America and the United Kingdom didn’t achieve greatness by going cap in hand begging other nations for help. Germany and Japan rose to superpower status once again, awash with economic prosperity from the ashes of defeat in World War II. Brazil, Malaysia, Taiwan and Singapore are doing extremely well because their leaders are dreamers with visions, and doers who have lifted their societies high among nations. But here, we have treasury-looters whose only motivation for seeking power is self-enrichment at the expense of the collective.
It is instructive that Buhari is only now calling on our military chiefs to draw a plan for the local manufacture of weapons after America and its allies rebuffed his request to buy arms from them. This should have been his first act from day one of taking office. But it is soothing that he is finally looking inwards.
It is a pity that Nigeria, once a country that held great promise, has sadly become a beggarly nation wallowing in self-pity. Our visionless leaders over the years have brought the country so low – that it is now a shadow of its once glorious and confident self; a nation begging for mercy and help from a reluctant superpower and its allies. Our president goes about with a wish list begging the West for weapons – first was to the G7 nations. And what did they tell him? They just tossed him around with the false promise to look into it. Who does not know that, that is just a diplomatic way of saying no?
It was Khali Gibran, a Lebanese-American, who wrote the poem, “Pity the Nation” in 1984. It is a poem that tells the story of Nigeria so perfectly that you would think he had Nigeria in mind when he wrote it nearly 30 years ago. It goes thus: “Pity the nation that is full of beliefs, and empty of religion.

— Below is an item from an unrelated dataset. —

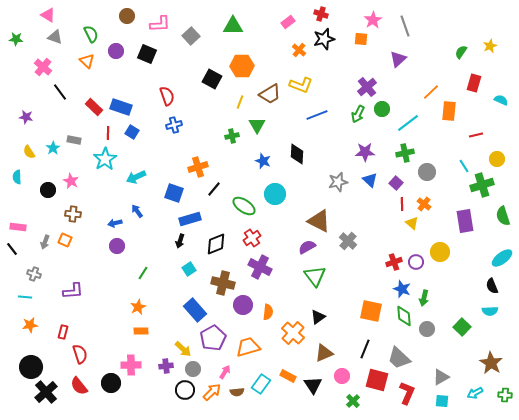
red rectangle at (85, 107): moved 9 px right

“Pity the nation that wears a cloth it does not weave, eats a bread it does not harvest, and drinks a wine that flows not from its own wine-press.
“Pity the nation that acclaims the bully as hero, and that deems the glittering conqueror bountiful. Pity a nation that despises a passion in its dream, yet submits in its awakening.

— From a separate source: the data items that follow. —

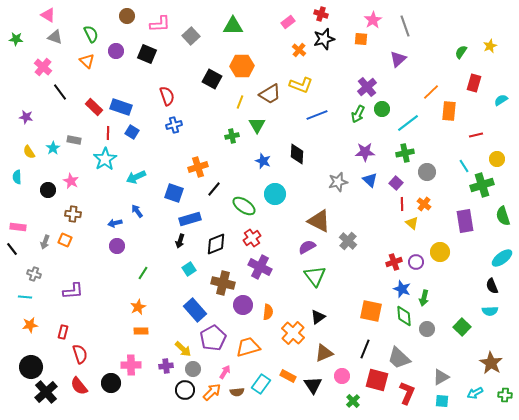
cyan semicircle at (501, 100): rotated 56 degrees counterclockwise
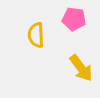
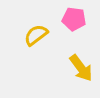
yellow semicircle: rotated 55 degrees clockwise
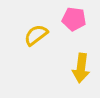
yellow arrow: rotated 44 degrees clockwise
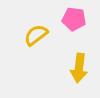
yellow arrow: moved 2 px left
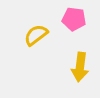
yellow arrow: moved 1 px right, 1 px up
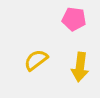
yellow semicircle: moved 25 px down
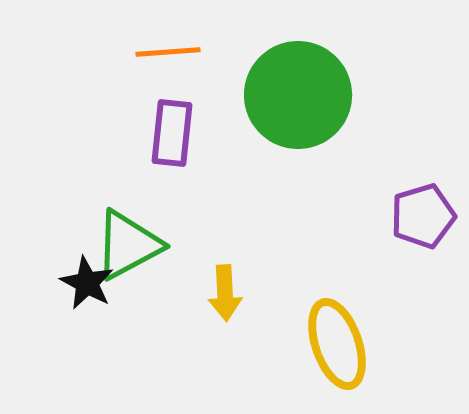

“Pity the nation that raises not its voice save when it walks in a funeral, boasts not except among in its ruins, and will rebel not save when its neck is laid between the sword and the block. Pity the nation whose statesman is a fox, whose philosopher is a juggler, and whose art is the art of patching and mimicking.
“Pity the nation that welcomes its new ruler with trumpeting, and farewells him with hooting, only to welcome another with trumpeting again. Pity the nation whose sages are dumb with years and whose strong men are yet in the cradle. Pity the nation divided into fragments, each fragment deeming itself a nation.” Need I say more?